An unexpected twist of events

Since June 6, a Venezuelan Boeing 747-300M has been stuck at Ezeiza International Airport (EZE) in Buenos Aires, Argentina. The aircraft, owned by Venezuela’s State carrier Conviasa, through its cargo branch Emtrasur, is at the center of a political drama that includes Argentina, Venezuela, Iran, the United States, and Israel. You can read more here.

In an unexpected twist of events, this Emtrasur drama led to nearly 200 Argentine tourists being stranded in Havana, Cuba.

According to local reports, these tourists were supposed to fly back to Argentina onboard a flight operated by Cubana de Aviación. Due to the current state of Cubana de Aviación, the Cuban State carrier leased a Boeing 737-300 aircraft from Estelar, a Caracas-based company.

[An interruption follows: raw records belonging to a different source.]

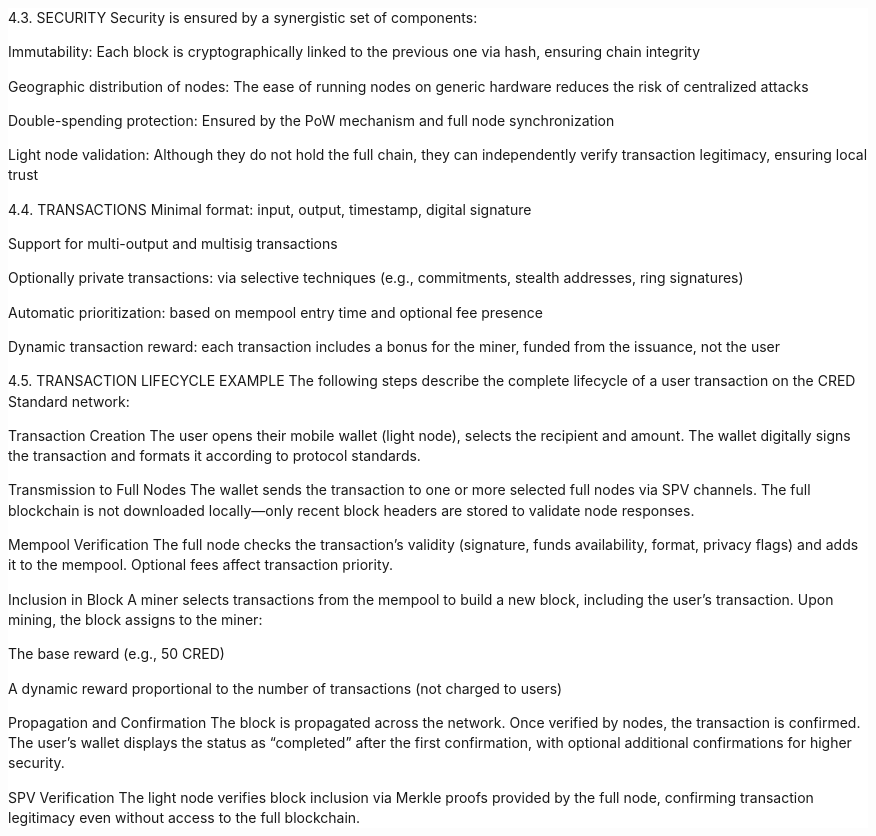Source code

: 4.3. SECURITY
Security is ensured by a synergistic set of components:

Immutability: Each block is cryptographically linked to the previous one via hash, ensuring chain integrity

Geographic distribution of nodes: The ease of running nodes on generic hardware reduces the risk of centralized attacks

Double-spending protection: Ensured by the PoW mechanism and full node synchronization

Light node validation: Although they do not hold the full chain, they can independently verify transaction legitimacy, ensuring local trust

4.4. TRANSACTIONS
Minimal format: input, output, timestamp, digital signature

Support for multi-output and multisig transactions

Optionally private transactions: via selective techniques (e.g., commitments, stealth addresses, ring signatures)

Automatic prioritization: based on mempool entry time and optional fee presence

Dynamic transaction reward: each transaction includes a bonus for the miner, funded from the issuance, not the user

4.5. TRANSACTION LIFECYCLE EXAMPLE
The following steps describe the complete lifecycle of a user transaction on the CRED Standard network:

Transaction Creation
The user opens their mobile wallet (light node), selects the recipient and amount. The wallet digitally signs the transaction and formats it according to protocol standards.

Transmission to Full Nodes
The wallet sends the transaction to one or more selected full nodes via SPV channels. The full blockchain is not downloaded locally—only recent block headers are stored to validate node responses.

Mempool Verification
The full node checks the transaction’s validity (signature, funds availability, format, privacy flags) and adds it to the mempool. Optional fees affect transaction priority.

Inclusion in Block
A miner selects transactions from the mempool to build a new block, including the user’s transaction. Upon mining, the block assigns to the miner:

The base reward (e.g., 50 CRED)

A dynamic reward proportional to the number of transactions (not charged to users)

Propagation and Confirmation
The block is propagated across the network. Once verified by nodes, the transaction is confirmed. The user’s wallet displays the status as “completed” after the first confirmation, with optional additional confirmations for higher security.

SPV Verification
The light node verifies block inclusion via Merkle proofs provided by the full node, confirming transaction legitimacy even without access to the full blockchain.
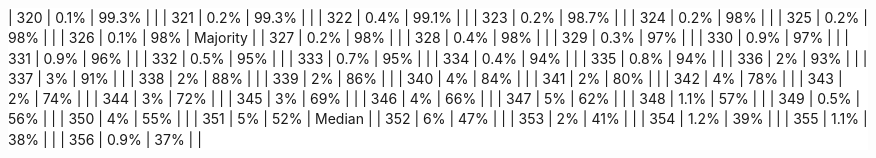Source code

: | 320 | 0.1% | 99.3% |  |
| 321 | 0.2% | 99.3% |  |
| 322 | 0.4% | 99.1% |  |
| 323 | 0.2% | 98.7% |  |
| 324 | 0.2% | 98% |  |
| 325 | 0.2% | 98% |  |
| 326 | 0.1% | 98% | Majority |
| 327 | 0.2% | 98% |  |
| 328 | 0.4% | 98% |  |
| 329 | 0.3% | 97% |  |
| 330 | 0.9% | 97% |  |
| 331 | 0.9% | 96% |  |
| 332 | 0.5% | 95% |  |
| 333 | 0.7% | 95% |  |
| 334 | 0.4% | 94% |  |
| 335 | 0.8% | 94% |  |
| 336 | 2% | 93% |  |
| 337 | 3% | 91% |  |
| 338 | 2% | 88% |  |
| 339 | 2% | 86% |  |
| 340 | 4% | 84% |  |
| 341 | 2% | 80% |  |
| 342 | 4% | 78% |  |
| 343 | 2% | 74% |  |
| 344 | 3% | 72% |  |
| 345 | 3% | 69% |  |
| 346 | 4% | 66% |  |
| 347 | 5% | 62% |  |
| 348 | 1.1% | 57% |  |
| 349 | 0.5% | 56% |  |
| 350 | 4% | 55% |  |
| 351 | 5% | 52% | Median |
| 352 | 6% | 47% |  |
| 353 | 2% | 41% |  |
| 354 | 1.2% | 39% |  |
| 355 | 1.1% | 38% |  |
| 356 | 0.9% | 37% |  |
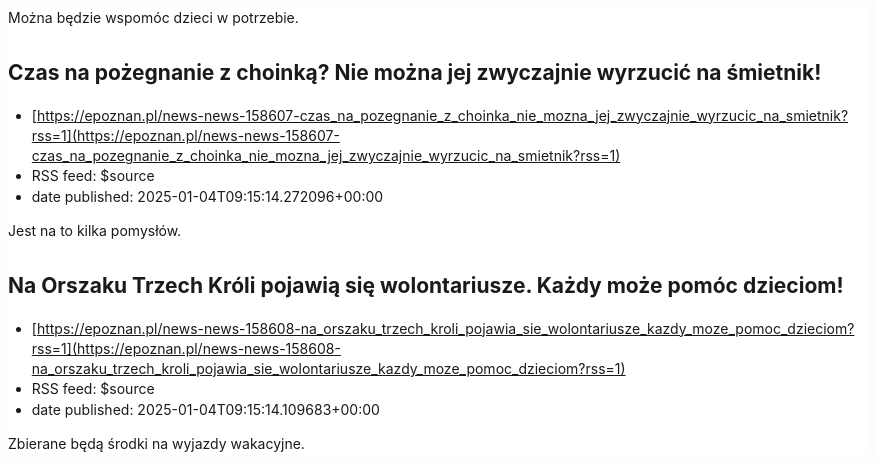 Można będzie wspomóc dzieci w potrzebie.

## Czas na pożegnanie z choinką? Nie można jej zwyczajnie wyrzucić na śmietnik!
 - [https://epoznan.pl/news-news-158607-czas_na_pozegnanie_z_choinka_nie_mozna_jej_zwyczajnie_wyrzucic_na_smietnik?rss=1](https://epoznan.pl/news-news-158607-czas_na_pozegnanie_z_choinka_nie_mozna_jej_zwyczajnie_wyrzucic_na_smietnik?rss=1)
 - RSS feed: $source
 - date published: 2025-01-04T09:15:14.272096+00:00

Jest na to kilka pomysłów.

## Na Orszaku Trzech Króli pojawią się wolontariusze. Każdy może pomóc dzieciom!
 - [https://epoznan.pl/news-news-158608-na_orszaku_trzech_kroli_pojawia_sie_wolontariusze_kazdy_moze_pomoc_dzieciom?rss=1](https://epoznan.pl/news-news-158608-na_orszaku_trzech_kroli_pojawia_sie_wolontariusze_kazdy_moze_pomoc_dzieciom?rss=1)
 - RSS feed: $source
 - date published: 2025-01-04T09:15:14.109683+00:00

Zbierane będą środki na wyjazdy wakacyjne.

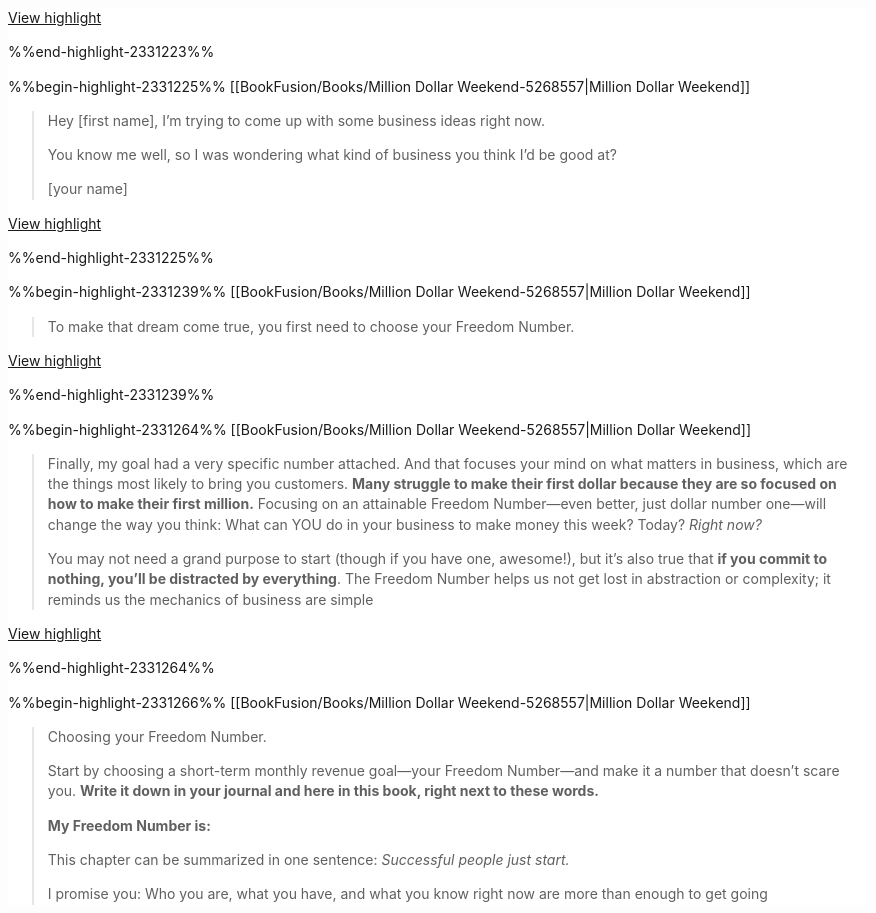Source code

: [View highlight](https://www.bookfusion.com/highlights/2331223/open)

%%end-highlight-2331223%%

%%begin-highlight-2331225%%
[[BookFusion/Books/Million Dollar Weekend-5268557|Million Dollar Weekend]]

> Hey \[first name\], I’m trying to come up with some business ideas right now.
> 
> You know me well, so I was wondering what kind of business you think I’d be good at?
> 
> \[your name\]
> 
> 

[View highlight](https://www.bookfusion.com/highlights/2331225/open)

%%end-highlight-2331225%%

%%begin-highlight-2331239%%
[[BookFusion/Books/Million Dollar Weekend-5268557|Million Dollar Weekend]]

> To make that dream come true, you first need to choose your Freedom Number. 

[View highlight](https://www.bookfusion.com/highlights/2331239/open)

%%end-highlight-2331239%%

%%begin-highlight-2331264%%
[[BookFusion/Books/Million Dollar Weekend-5268557|Million Dollar Weekend]]

> Finally, my goal had a very specific number attached. And that focuses your mind on what matters in business, which are the things most likely to bring you customers. **Many struggle to make their first dollar because they are so focused on how to make their first million.** Focusing on an attainable Freedom Number—even better, just dollar number one—will change the way you think: What can YOU do in your business to make money this week? Today? *Right now?*
> 
> You may not need a grand purpose to start (though if you have one, awesome!), but it’s also true that **if you commit to nothing, you’ll be distracted by everything**. The Freedom Number helps us not get lost in abstraction or complexity; it reminds us the mechanics of business are simple
> 
> 

[View highlight](https://www.bookfusion.com/highlights/2331264/open)

%%end-highlight-2331264%%

%%begin-highlight-2331266%%
[[BookFusion/Books/Million Dollar Weekend-5268557|Million Dollar Weekend]]

> Choosing your Freedom Number.
> 
> Start by choosing a short-term monthly revenue goal—your Freedom Number—and make it a number that doesn’t scare you. **Write it down in your journal and here in this book, right next to these words.**
> 
> **My Freedom Number is:**
> 
> This chapter can be summarized in one sentence: *Successful people just start.*
> 
> I promise you: Who you are, what you have, and what you know right now are more than enough to get going
> 
>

The Boeing 737-300, registration YV630T, operated the flight between Ezeiza and Havana on June 11. Nonetheless, following the increased tensions in Argentina over Emtrasur’s Boeing 747, the local authorities denied Cubana and Estelar the necessary permissions to operate the return flight.

On July 6, an Emtrasur Boeing 747-300M landed in Buenos Aires and has been involved in a geopolitical drama ever since. Photo: Getty Images.

Stranded until further notice

Cubana de Aviación has had to cancel its scheduled flights for June 14, 16, and 18 so far. This has led to the increase of Argentine tourists currently stranded in Havana without information on when they will be able to leave the country.

According to information by El Clarín, Cubana de Aviación is currently paying the extra nights for the stranded tourists.

Cubana de Aviacion’s director in Varadero, recently said,

“Cubana de Aviación is canceling its flight to Buenos Aires scheduled to be operated on Saturday, June 18 at 3:25 am local time because, at least until the time we are writing this e-mail at around 17:32, we have not obtained the operational permits and we have been denied refueling for the leased aircraft owned by Estelar.”

Estelar is a Venezuelan carrier that operates a fleet composed of five aircraft, according to its website. It has one Boeing 737-200 (capacity to carry 118 passengers), three Boeing 737-300s (148 passengers), and one Airbus A340-300 (267 passengers).

Cubana de Aviación had to charter a Boeing 737-300 from Venezuelan carrier Estelar. Photo: Getty Images.

Stranded in Argentina

Not only 200 Argentinians are currently stuck in Cuba. According to local media outlets, approximately 200 Venezuelans are currently stranded in Argentina as well.

These Venezuelan citizens were supposed to leave the country onboard a Conviasa aircraft, but the crew diverted it to Bolivia under the suspicion that the jetliner could be seized upon landing in Buenos Aires due to its links with the Iranian regime.

All of these developments are direct consequences of the controversy surrounding Emtrasur’s Boeing 747-300, which landed in Buenos Aires on June 6 after departing from Mexico, making a stopover in Venezuela and an unscheduled diversion to Córdoba, Argentina.

The cargo aircraft reportedly carried car parts and has been held at Ezeiza since that day. Onboard the flight were 19 cabin crew members, 14 Venezuelan citizens, and five Iranian citizens. This large number of crew members and the fact that five of them were from Iran raised the alarms in Argentina.

Some politicians pointed out the arrival of Emtrasur’s Boeing 747 and its links to Iran and possibly the Quds Force were anomalous and suspicious. Prior to be operated by Emtrasur, this Boeing 747-300, registration YV3531, flew with Mahan Air.